### Data section
□ □ □

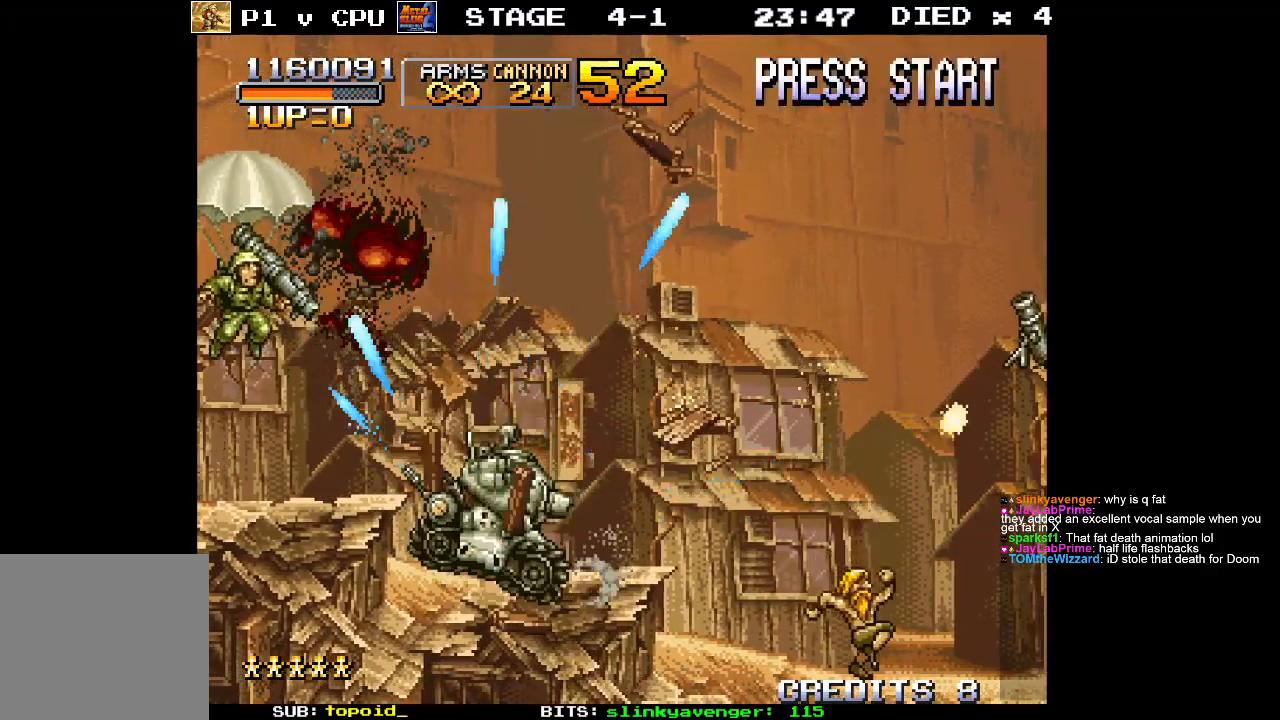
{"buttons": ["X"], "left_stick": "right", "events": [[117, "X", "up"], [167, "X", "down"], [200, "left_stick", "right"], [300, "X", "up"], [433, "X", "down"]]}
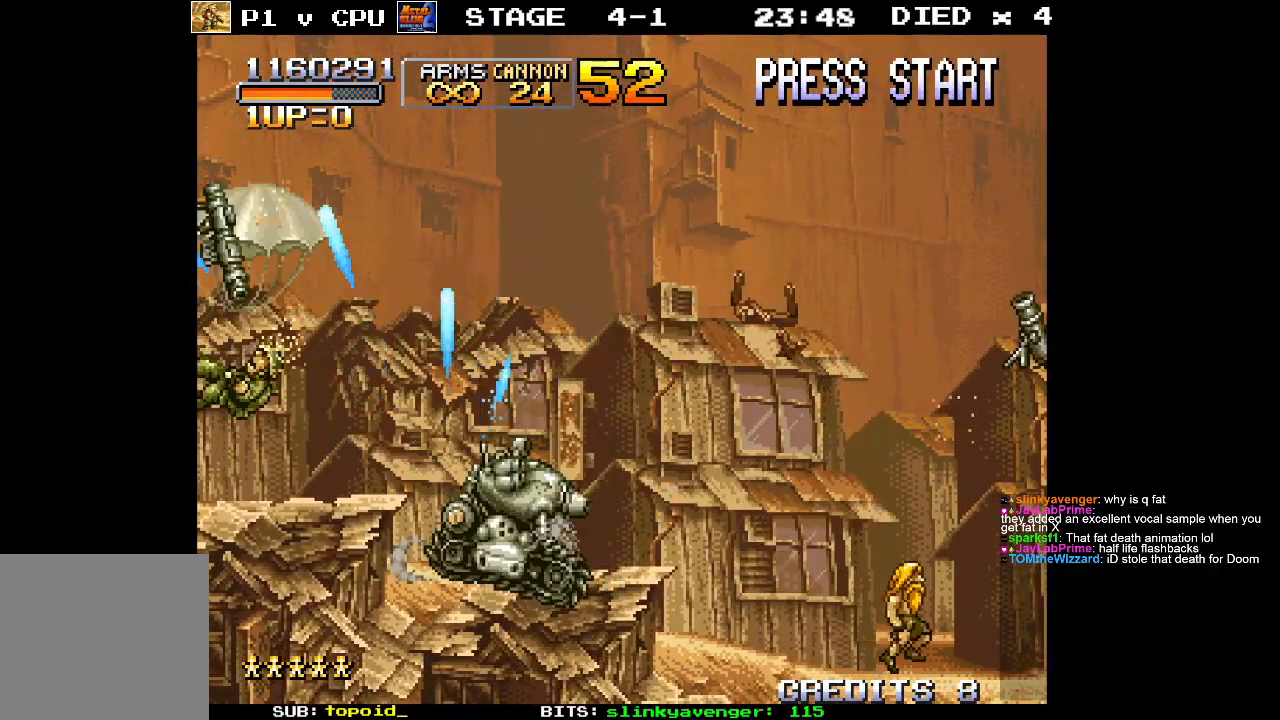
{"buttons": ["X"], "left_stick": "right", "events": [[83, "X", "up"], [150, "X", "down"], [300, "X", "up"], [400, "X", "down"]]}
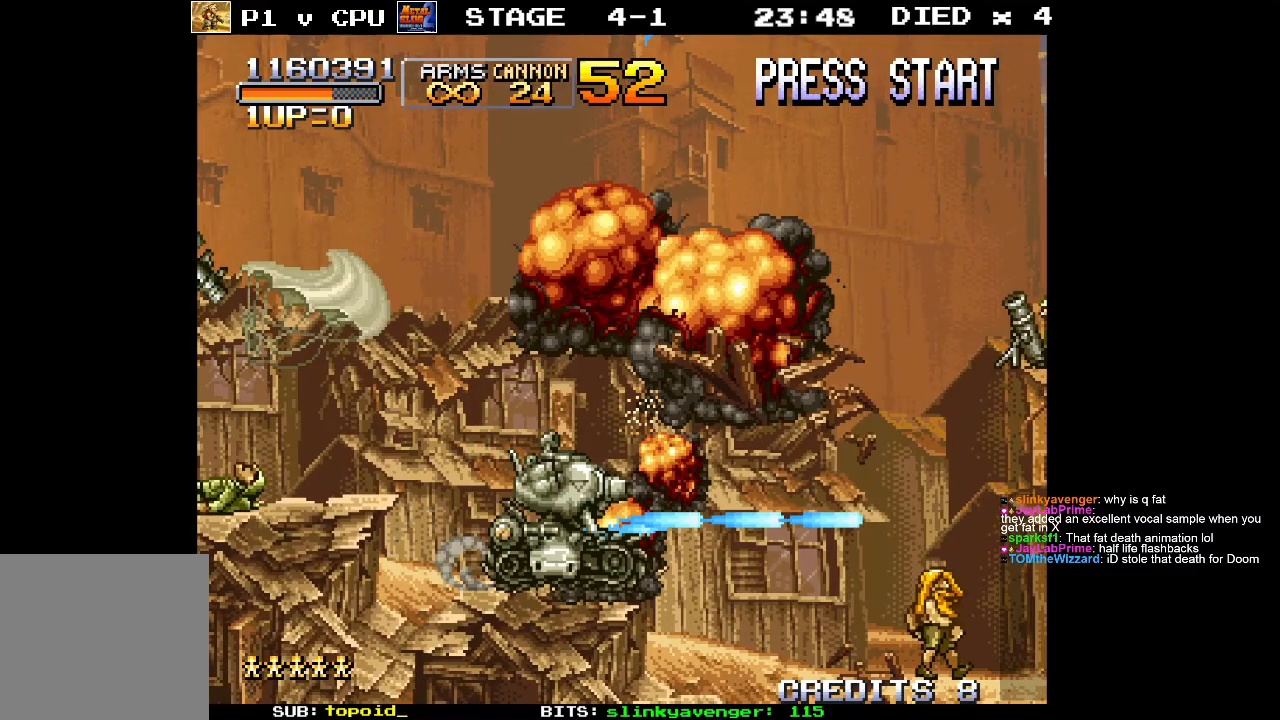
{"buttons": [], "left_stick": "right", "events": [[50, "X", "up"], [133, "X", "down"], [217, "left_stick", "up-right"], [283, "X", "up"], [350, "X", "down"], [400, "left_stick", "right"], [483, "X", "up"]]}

□ □ □

### What the task asks
Leave out the pictures. Transcribe the rest of the listing above exactly.

### Answer section
{"buttons": ["X"], "left_stick": "right", "events": [[117, "X", "up"], [167, "X", "down"], [200, "left_stick", "right"], [300, "X", "up"], [433, "X", "down"]]}
{"buttons": ["X"], "left_stick": "right", "events": [[83, "X", "up"], [150, "X", "down"], [300, "X", "up"], [400, "X", "down"]]}
{"buttons": [], "left_stick": "right", "events": [[50, "X", "up"], [133, "X", "down"], [217, "left_stick", "up-right"], [283, "X", "up"], [350, "X", "down"], [400, "left_stick", "right"], [483, "X", "up"]]}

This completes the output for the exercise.